§ **Assigned task 1**
Return the blog comments about complaining at restaurants word for word, in full.

--- Document section Enclosed Below ---

I pull the guilt trip with fast food places constantly! I always ask for no onions and without fail...onions. So I take a bite of one of the burgers, put on a look of horror and go up to the counter to complain. When they ask what the big deal is, I tell them that I am allergic, and I try to drool as I am saying it.
I get new burgers and the satisfaction of knowing someone is going home thinking they almost killed me.
Good to read your blog chickie..
Love,
Dad To Tree Faerie (DTTF)
I always joke to Wonderdad that all the restaurants in town have a picture of him in the back, and orders not to serve him. I don't think he has ever gotten a correct order and not had to complain! It's like a vendetta with him, he has to find something wrong! I am not one to complian, but I know I can count on him to heap on the guilt for me!

--- End of Enclosed Document section ---
--- Source material Enclosed Below ---

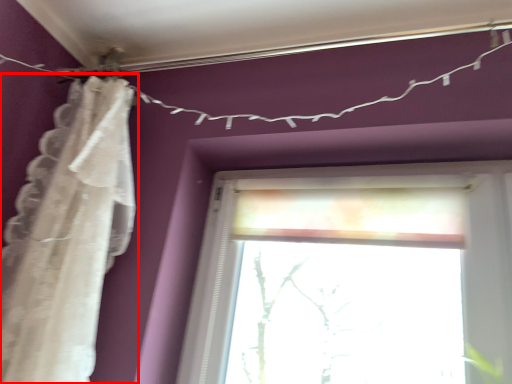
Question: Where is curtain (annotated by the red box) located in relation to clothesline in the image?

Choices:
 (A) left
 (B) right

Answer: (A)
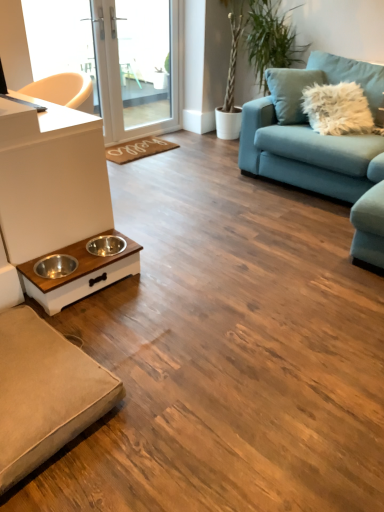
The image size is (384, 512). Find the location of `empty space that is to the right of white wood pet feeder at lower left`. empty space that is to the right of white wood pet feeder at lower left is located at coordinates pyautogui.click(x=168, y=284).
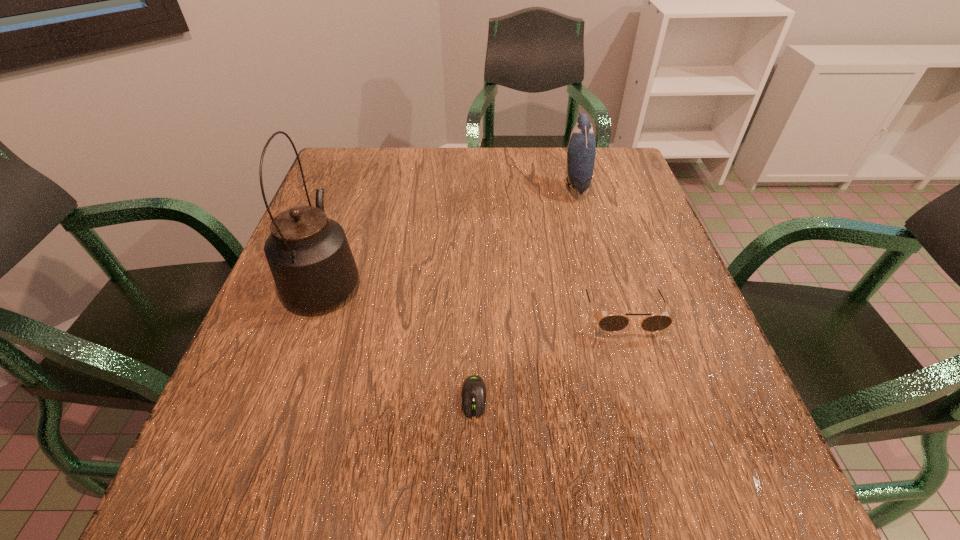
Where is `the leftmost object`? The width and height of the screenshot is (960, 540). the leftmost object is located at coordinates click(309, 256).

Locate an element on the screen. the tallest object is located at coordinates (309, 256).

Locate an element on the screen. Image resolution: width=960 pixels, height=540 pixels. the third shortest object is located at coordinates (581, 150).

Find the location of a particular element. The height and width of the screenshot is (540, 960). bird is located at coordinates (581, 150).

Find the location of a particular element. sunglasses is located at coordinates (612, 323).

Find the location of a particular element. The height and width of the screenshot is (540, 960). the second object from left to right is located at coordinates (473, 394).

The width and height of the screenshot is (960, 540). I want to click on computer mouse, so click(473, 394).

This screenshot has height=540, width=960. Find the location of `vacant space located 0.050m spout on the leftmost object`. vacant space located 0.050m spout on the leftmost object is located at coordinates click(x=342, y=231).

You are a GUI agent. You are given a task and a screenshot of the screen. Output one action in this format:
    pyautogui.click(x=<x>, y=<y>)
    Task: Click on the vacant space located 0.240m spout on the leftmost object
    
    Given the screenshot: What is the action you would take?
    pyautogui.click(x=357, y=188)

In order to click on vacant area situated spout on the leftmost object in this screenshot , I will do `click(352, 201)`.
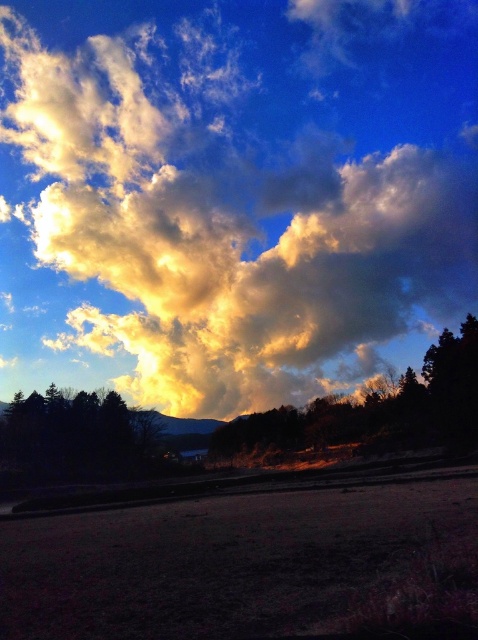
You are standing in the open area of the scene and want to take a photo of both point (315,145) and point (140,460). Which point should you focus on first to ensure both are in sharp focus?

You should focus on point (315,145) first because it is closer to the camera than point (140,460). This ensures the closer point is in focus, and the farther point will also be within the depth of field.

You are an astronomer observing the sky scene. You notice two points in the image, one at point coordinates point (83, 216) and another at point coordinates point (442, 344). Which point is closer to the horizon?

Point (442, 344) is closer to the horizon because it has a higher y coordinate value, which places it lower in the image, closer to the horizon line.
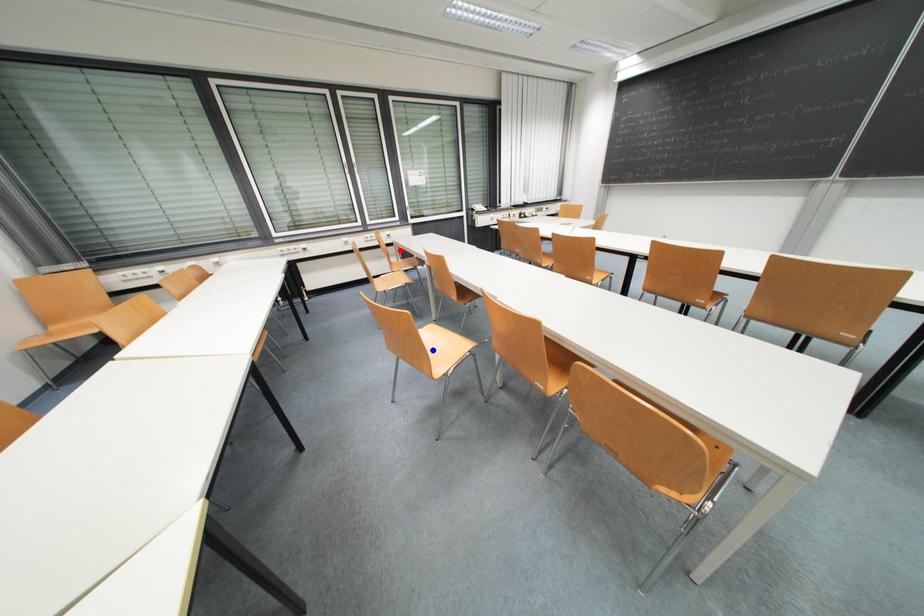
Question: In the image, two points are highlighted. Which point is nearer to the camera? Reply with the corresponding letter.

--- End of Enclosed Source material ---

§ **Assigned task 2**
List every line of the entries above that contains the string "element".

§ **Written reply 1**
I pull the guilt trip with fast food places constantly! I always ask for no onions and without fail...onions. So I take a bite of one of the burgers, put on a look of horror and go up to the counter to complain. When they ask what the big deal is, I tell them that I am allergic, and I try to drool as I am saying it.
I get new burgers and the satisfaction of knowing someone is going home thinking they almost killed me.
Good to read your blog chickie..
Love,
Dad To Tree Faerie (DTTF)
I always joke to Wonderdad that all the restaurants in town have a picture of him in the back, and orders not to serve him. I don't think he has ever gotten a correct order and not had to complain! It's like a vendetta with him, he has to find something wrong! I am not one to complian, but I know I can count on him to heap on the guilt for me!

§ **Written reply 2**
Locate an element on the screen. the tallest object is located at coordinates (309, 256).
Locate an element on the screen. Image resolution: width=960 pixels, height=540 pixels. the third shortest object is located at coordinates (581, 150).
Find the location of a particular element. The height and width of the screenshot is (540, 960). bird is located at coordinates (581, 150).
Find the location of a particular element. sunglasses is located at coordinates (612, 323).
Find the location of a particular element. The height and width of the screenshot is (540, 960). the second object from left to right is located at coordinates (473, 394).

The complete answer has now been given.